Small Business Tax Deductions That Are Easily Overlooked

We are now slowly moving towards 2016 and for many businesses, it will soon be time to think about the tax season. You will want to make sure you are doing your taxes right as well as prepare the documents that can yield tax reductions for your business. However, some tax deductions are lesser known and it’s common knowledge that many businesses have not tapped into them to get rebates when tax season arrives. Let’s take a look at these small business tax reductions that are too easily neglected:


Advertising is integral to many businesses, be it a small business or a large multi-national one. Businesses can apply for tax deductions when it comes to advertising and marketing costs which can include TV time, ad space in a school year book, business cards and other promotional materials. With regards to promotion, you can also get deductions for certain costs that are associated with having your name attached to causes that promote general goodwill which you expect to lead to more business opportunities.

Bank fees

Bank fees are one of the things that can be deducted from your business operations. These fees include those such as the special fees that come attached when you receive a money order as well as costs that are associated with account management. You should keep in mind that this is not available to personal taxes as these fees are under the general cost of life allowance.

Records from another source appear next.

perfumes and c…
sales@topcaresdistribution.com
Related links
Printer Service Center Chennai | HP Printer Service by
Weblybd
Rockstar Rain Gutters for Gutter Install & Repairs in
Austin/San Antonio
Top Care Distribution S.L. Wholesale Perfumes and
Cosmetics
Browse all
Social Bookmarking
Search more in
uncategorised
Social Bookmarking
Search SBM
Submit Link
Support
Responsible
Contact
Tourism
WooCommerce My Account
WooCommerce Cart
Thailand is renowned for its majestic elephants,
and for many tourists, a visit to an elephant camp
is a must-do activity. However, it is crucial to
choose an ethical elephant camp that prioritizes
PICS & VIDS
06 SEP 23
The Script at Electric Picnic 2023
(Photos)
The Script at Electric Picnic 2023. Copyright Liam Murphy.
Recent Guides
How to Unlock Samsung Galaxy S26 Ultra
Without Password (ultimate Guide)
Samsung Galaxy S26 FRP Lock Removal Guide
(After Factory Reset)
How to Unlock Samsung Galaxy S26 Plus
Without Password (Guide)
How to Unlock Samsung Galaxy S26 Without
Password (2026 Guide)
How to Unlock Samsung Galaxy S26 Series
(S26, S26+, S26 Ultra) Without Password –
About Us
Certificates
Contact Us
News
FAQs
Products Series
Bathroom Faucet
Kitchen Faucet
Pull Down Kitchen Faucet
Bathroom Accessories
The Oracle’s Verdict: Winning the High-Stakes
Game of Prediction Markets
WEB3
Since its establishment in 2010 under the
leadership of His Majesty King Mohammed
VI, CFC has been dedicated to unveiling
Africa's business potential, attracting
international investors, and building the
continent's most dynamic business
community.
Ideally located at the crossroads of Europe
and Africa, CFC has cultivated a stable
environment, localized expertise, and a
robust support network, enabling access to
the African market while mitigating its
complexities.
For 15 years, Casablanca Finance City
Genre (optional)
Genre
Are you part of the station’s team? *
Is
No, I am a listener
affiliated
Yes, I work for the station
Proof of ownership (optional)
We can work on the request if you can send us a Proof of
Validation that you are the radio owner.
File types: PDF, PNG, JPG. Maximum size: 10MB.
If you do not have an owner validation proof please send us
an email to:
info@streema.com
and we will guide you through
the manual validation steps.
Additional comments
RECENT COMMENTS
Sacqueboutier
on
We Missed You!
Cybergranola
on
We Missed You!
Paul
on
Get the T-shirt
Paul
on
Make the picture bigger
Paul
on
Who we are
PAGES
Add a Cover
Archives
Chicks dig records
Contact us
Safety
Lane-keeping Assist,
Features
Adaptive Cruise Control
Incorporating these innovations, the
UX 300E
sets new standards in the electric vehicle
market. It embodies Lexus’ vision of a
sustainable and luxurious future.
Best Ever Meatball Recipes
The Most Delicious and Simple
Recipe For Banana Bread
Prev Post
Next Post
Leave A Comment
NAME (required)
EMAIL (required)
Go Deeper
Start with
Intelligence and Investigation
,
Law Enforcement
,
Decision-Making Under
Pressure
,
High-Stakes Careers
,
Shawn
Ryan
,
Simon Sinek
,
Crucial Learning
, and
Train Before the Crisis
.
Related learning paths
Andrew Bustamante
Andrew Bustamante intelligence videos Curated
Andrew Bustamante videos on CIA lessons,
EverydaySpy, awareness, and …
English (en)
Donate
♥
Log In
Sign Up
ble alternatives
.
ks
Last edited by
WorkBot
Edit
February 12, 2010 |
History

Credit card processing fees

In most cases, you will be able to deduct at least 2.5% off from what your credit card provider is charging you. The Internal Revenue Service lets you deduct the costs that are current with your business, and processing fees of credit card are covered. This will be counted as a miscellaneous deduction which means you can only make a claim when all your miscellaneous expenses are at least more than 2% of your gross income. This is a good chance for you to gain a little back on all those pesky payments. Fortunately, the coverage of miscellaneous expenses is pretty comprehensive. For instance, you can get over the 2% threshold if credit card usage plays a big part in your business.

Your company’s charity donations

The IRS encourages businesses to make donations to the charities such as the Red Cross and if you have done so, you can claim $150 back from what you have given to the foundation. To make charity donation claims, you will need to give to a charity that is approved by the IRS. You will also need to keep track of all the donations with an official acknowledgement or receipt. Additionally, you can deduct the costs of goods that you donate to charities as well, but the rules for this claim are more complex. For instance, you will not be able to deduct the retail price of the donated items, as you can only claim for the costs you have incurred while making the donations.

Bad debt deductions

The first thing to note is that you cannot get a tax deduction when a debtor does not pay you after you have fulfilled a service or you have handed over a product through a sales transaction. You can only get a tax deduction for bad debts if someone does not return the amount of money they borrowed from you. Secondly, you will need to record the money you have lent as handed out cash or income. Of course, you cannot claim that you are owed money when you have no proof. The last thing is that you will need to show that the debt is worthless and you have tried everything within your power to be repaid but to no avail.